But while overall consumption of alcohol is reduced when prices rise, research shows heavy drinkers merely reduce their consumption in between binges. A working paper cited in the same report found only two in 18 studies show heavy drinkers to be responsive to tax. So while overall consumption decreases, binge drinking among heavy drinkers does not.
Australia is a case in point. Since 1990, the price of alcohol has grown 16% above CPI, and overall rates of consumption are down. But as public health advocates are quick to tell you, binge drinking hasn’t abated.
The rates of tax Australians pay on beer and alcoholic beverages are among the highest in Organisation for Economic Co-operation and Development countries, according to the Australian Tax Office. According to a University of Adelaide study, beer and spirits are priced about seven times and twice the OECD unweighted averages, respectively.
Then there’s wine. Public Health Advocacy Institute director and Curtin University Professor Mike Daube told Crikey: “You can by wine at $2/$3 a litre … That’s cheaper than water.”
While other liquor is taxed based on alcohol content, wine is taxed based on value, meaning cheaper wine attracts less tax. That’s hardly unique, however. Other wine exporting countries also levy less tax on domestically produced wine than liquor and beer.
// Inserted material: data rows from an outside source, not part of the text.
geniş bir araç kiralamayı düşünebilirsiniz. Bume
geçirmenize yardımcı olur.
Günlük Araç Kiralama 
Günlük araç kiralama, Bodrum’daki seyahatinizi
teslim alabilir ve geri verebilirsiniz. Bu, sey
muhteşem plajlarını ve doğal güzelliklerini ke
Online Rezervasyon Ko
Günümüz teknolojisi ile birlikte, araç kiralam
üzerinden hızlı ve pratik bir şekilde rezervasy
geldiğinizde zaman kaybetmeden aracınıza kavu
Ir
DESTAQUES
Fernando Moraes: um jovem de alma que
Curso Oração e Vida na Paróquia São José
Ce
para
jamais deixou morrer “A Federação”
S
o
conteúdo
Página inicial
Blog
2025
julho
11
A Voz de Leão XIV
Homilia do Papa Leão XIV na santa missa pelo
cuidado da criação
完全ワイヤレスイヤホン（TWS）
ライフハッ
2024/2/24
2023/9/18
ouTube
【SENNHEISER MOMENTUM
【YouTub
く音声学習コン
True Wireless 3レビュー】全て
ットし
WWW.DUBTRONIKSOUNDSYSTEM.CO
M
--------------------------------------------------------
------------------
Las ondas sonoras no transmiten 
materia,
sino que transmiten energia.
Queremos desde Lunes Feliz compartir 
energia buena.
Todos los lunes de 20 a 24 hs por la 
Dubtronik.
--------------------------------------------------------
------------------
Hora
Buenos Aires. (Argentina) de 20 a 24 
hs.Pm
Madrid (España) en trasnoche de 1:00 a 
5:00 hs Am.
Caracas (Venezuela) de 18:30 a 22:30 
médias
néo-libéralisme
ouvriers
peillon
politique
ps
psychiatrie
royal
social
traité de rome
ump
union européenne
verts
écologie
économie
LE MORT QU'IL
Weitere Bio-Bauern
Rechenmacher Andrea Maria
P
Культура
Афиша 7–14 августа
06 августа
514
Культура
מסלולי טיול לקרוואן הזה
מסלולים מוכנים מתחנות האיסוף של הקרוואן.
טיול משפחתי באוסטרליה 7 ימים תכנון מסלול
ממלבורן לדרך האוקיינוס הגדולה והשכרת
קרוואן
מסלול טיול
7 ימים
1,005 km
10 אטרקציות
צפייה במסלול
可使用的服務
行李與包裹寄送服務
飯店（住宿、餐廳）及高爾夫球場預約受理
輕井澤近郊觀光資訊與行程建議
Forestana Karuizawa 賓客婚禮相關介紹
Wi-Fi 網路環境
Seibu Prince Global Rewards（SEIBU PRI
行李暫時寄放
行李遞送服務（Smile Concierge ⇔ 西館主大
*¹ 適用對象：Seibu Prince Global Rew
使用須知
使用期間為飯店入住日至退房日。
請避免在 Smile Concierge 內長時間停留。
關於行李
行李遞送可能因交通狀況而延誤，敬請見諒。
Compared to those countries, Australia’s excise taxes on wine are not very low.
Daube, like other public health advocates, has been campaigning to bring about an end to the Wine Equalisation Tax, in part due to concerns about young people. “The reason for focusing heavily on tax and the WET in particular is that it can make so much difference,” he said. “When wine is that cheap, it’s going to make alcohol more accessible to young people.”
But few young people actually drink cheap wine. In fact, according to the Foundation for Alcohol Research and Education, the biggest consumers of cask wine are those aged 70 and older. For all the concern about young people and cask wine, less than 1% of 20- to 29-year-olds actually drink it.
Young people prefer spirits and ready-to-drink mixed beverages and drink more of those than beer or wine. That’s spirits and RTDs: the most expensive and highly taxed alcohol on the market.
What of binge drinkers? It seems they’re not that fond of wine, either, and prefer to drink beer and spirits:
Still, the push is on to introduce volumetric taxation of alcohol. In an email, Dr Alex Wodak told Crikey: “This is an economic issue as much as a public health and public order issue. Peter Costello used to say (repeatedly) as Treasurer that ‘alcohol tax in Australia is a dog’s breakfast — referring to the 40-odd different taxes on alcohol — that’s hardly efficient.”
The Henry Tax review also said Australia’s system of alcohol taxation “incoherent”. But it isn’t easy to raise the tax on wine. When the UK lifted taxes on alcohol, Treasury prices did not rise as quickly as duties, because supermarkets — which dominate the UK liquor market, as they do in Australia — were able to cost-shift to avoid the tax.
Changing the tax rate of all types of alcohol by applying a uniform volumetric tax isn’t that straightforward, either. Under that scenario mid-strength beer would become more expensive and RTDs cheaper.
Harper says a sliding scale of volumetric tax is needed to avoid this. Other groups, like the National Alliance for Action on Alcohol, also support a tiered system, but want to ensure that tax on every alcoholic product increases.
But Australia has something similar already, taxing full-strength beer at a higher rate than mid-strength and low-strength beer. Despite the tax penalty — and remember, Australia taxes beer at a higher rate than Europe, New Zealand, Canada and the United States — full-strength beer is still the drink of choice for binge drinkers, followed by spirits.
Campaigners say tax reform must be part of an overall solution, and are also targeting alcohol availability, access, advertising and education. Daube stresses there is no magic bullet, while Harper says increasing the price of booze is “not the total solution, but can play a part”.
Despite this caveat, Daube insists increasing tax on alcohol is an effective measure. “It’s an enormously complex problem with a raft of issues. But price certainly would affect some groups and the level of tax overall would clearly make a difference,” he said.
Despite a multi-pronged approach to curbing binge drinking, the message that has filtered into public discourse is that alcohol is too cheap and increasing tax, particularly on wine, will significantly reduce binge drinking. And Crikey says that’s mostly crap.